Eine Lieferkette ist eine Zulieferkette.
Es wird etwas zum Produktionsprozess hinzu geliefert.
Das sind ganz zuerst im Produktionsprozess Rohstoffe und dann eine Vielzahl von Produktionsdienstleistungen.

Der englische Ausdruck für Lieferkette, „Supplychain“, drückt dies deutlicher aus. Es geht um eine Zurverfügungstellung für den Gesamtproduktionsprozess, an vielen verschiedenen Punkten, zu vielen verschiedenen Zeitpunkten.

Eine Lieferkette ist also nicht eine Auslieferungskette hin zum Kunden, nicht so etwas wie Amazon.
Die Lieferkette befindet sich innerhalb der Herstellung eines Produkts.
In der heutigen erdumspannenden, arbeitsteiligen Produktion ist die Lieferkette (=Zulieferkette) identisch mit der Produktion hin zu einem verkaufsfertigen Produkt.

In Europa kennen wir das von der Autozulieferindustrie. Weltweit gibt es die übliche Vorgehenweise der "Ontime"-Produktion. Da wird ein Teil genau zum richtigen Zeitpunkt für die Weiterproduktion "zur Verfügung gestellt", die an sehr unterschiedlichen Orten stattfinden kann. - In der Textilindustrie sprechen manche Quellen von bis zu 100 Stationen.

Je nach Produkt können Lieferketten (=Produktionsketten) verschiedene Strukturen haben. Es macht einen Unterschied, ob ein Auto oder ein Smartphone, Kaffee oder Schokolade oder ein T-Shirt hergestellt werden.
Aber einiges ist überall gleich: In allen Lieferketten geht es um Rohstoffe und (fast) alle Lieferketten haben ein menschenrechtliches Problem. Das menschenrechtliche Problem ist mitunter sogar ganz erheblich.

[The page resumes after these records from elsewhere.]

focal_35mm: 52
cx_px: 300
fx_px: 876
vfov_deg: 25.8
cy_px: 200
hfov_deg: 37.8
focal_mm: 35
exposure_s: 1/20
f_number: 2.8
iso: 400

Es gibt noch eine andere Ähnlichkeit zwischen allen Lieferketten: Der untere Bereich der Lieferketten liegt für die meisten Unternehmen im Dunkel.
Warum ist das so?
Die für das Endprodukt verantwortlichen geschäftstätigen Unternehmen befinden sich in der Mehrzahl im reichen globalen Norden. Die Rohstoffgewinnung und die arbeitskräfteintensiven Veredelungs- und Weiterverarbeitungsprozesse finden überwiegend im armen globalen Süden statt. Die Unternehmen, die die Geschäftsidee hatten und sie planerisch umsetzen, sitzen weit weg von ihren ausgelagerten Werkbänken irgendwo in der Welt.
Hier ist jetzt ein Punkt sehr wichtig!
Gesamtproduktionsprozesse werden nicht durch eine einzige Eigentümerschaft vereint, sondern von einem Netz von Verträgen. Das heißt, Lieferketten, die fast immer vom Norden in den Süden und wieder zurück reichen, werden durch Verträge zusammengehalten.

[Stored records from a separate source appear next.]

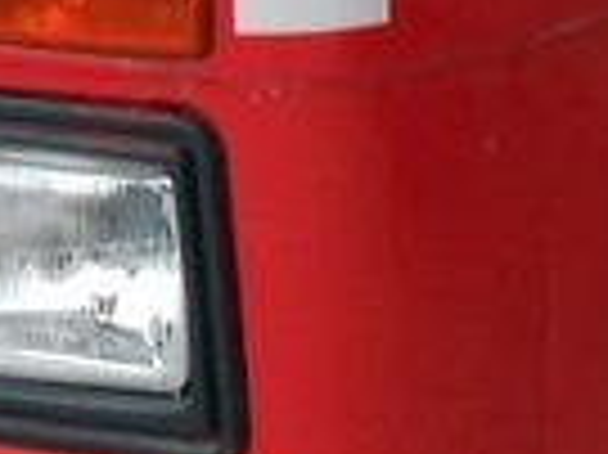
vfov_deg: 6.0
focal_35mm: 242
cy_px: -378
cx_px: 311
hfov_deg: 8.2
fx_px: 4247
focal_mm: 6
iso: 200
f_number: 3.9
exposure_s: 1/30
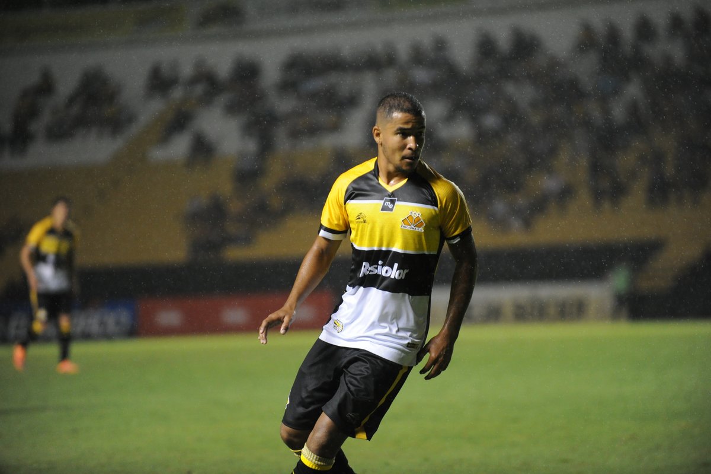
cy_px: 237
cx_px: 356
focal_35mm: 200
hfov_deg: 10.3
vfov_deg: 6.9
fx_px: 3948
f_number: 2.8
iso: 5000
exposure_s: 1/1250
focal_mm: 200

Hier jetzt das Stukturproblem, das zu Menschenrechtsverletzungen in der Lieferkette führt:
Die Verträge im unteren Bereich der Lieferketten, werden von den Unternehmen im Norden mit Dienstleistern geschlossen, die wiederum für die Einhaltung der Verträge garantieren, unter welchen Umständen auch immer. Fast alle Verträge zu fast allen Lieferketten haben eine Qualitätsschwelle, einen Kipppunkt zwischen zwei unterschiedlichen vertraglichen Hemisphären; hier der demokratisch und menschenrechtlich standardisierte Norden, dort der bequem unkontrollierte Bereich in oft undemokratischen Staaten mit schlechten menschenrechtlichen Standards.
Der Manager im Norden, der Verträge schließt, um seine Lieferkette abzusichern, sieht mit seiner demokratisch, menschenrechtlichen Brille nur bis zu diesem Kipppunkt, danach übernehmen andere. Deswegen ermangeln die Verträge im unteren Bereich der Lieferketten ethisch menschenrechtlichen Standards oder sie besitzen sie gar nicht.

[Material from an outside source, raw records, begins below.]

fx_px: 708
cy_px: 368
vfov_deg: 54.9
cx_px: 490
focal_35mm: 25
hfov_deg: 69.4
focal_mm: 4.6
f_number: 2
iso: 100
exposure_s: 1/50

Hier nur ganz kurz, weil in einem anderen Beitrag ausführlicher:
Ist der Manager im Norden verantwortlich für die Menschenrechtsprobleme im Süden?
Antwort: Juristisch nicht, menschlich nur bedingt und vom Maßstab der ethisch manchmal hohen Unternehmensphilosophie auch nicht.
Von schwarzen Schafen abgesehen, die es viel zu viele gibt, ist ein Hauptproblem die Unwissenheit. Ein weiteres Problem im Zusammenhang mit der menschenrechtlichen Qualität von Lieferketten, ist der Konkurrenzdruck zwischen den Unternehmen, der sich finanziell ausdrückt. Die Unwissenheit am unteren Ende der Lieferkette in Wissen und damit Verantwortung umzuwandeln, würde zum Teil erhebliche Kosten verursachen. Hier wünschen sich verantwortliche Unternehmen ein "Level Playing Field", gleiche Wettbewerbsbedingungen für alle, die durch ein Lieferkettengesetz hergestellt werden sollen.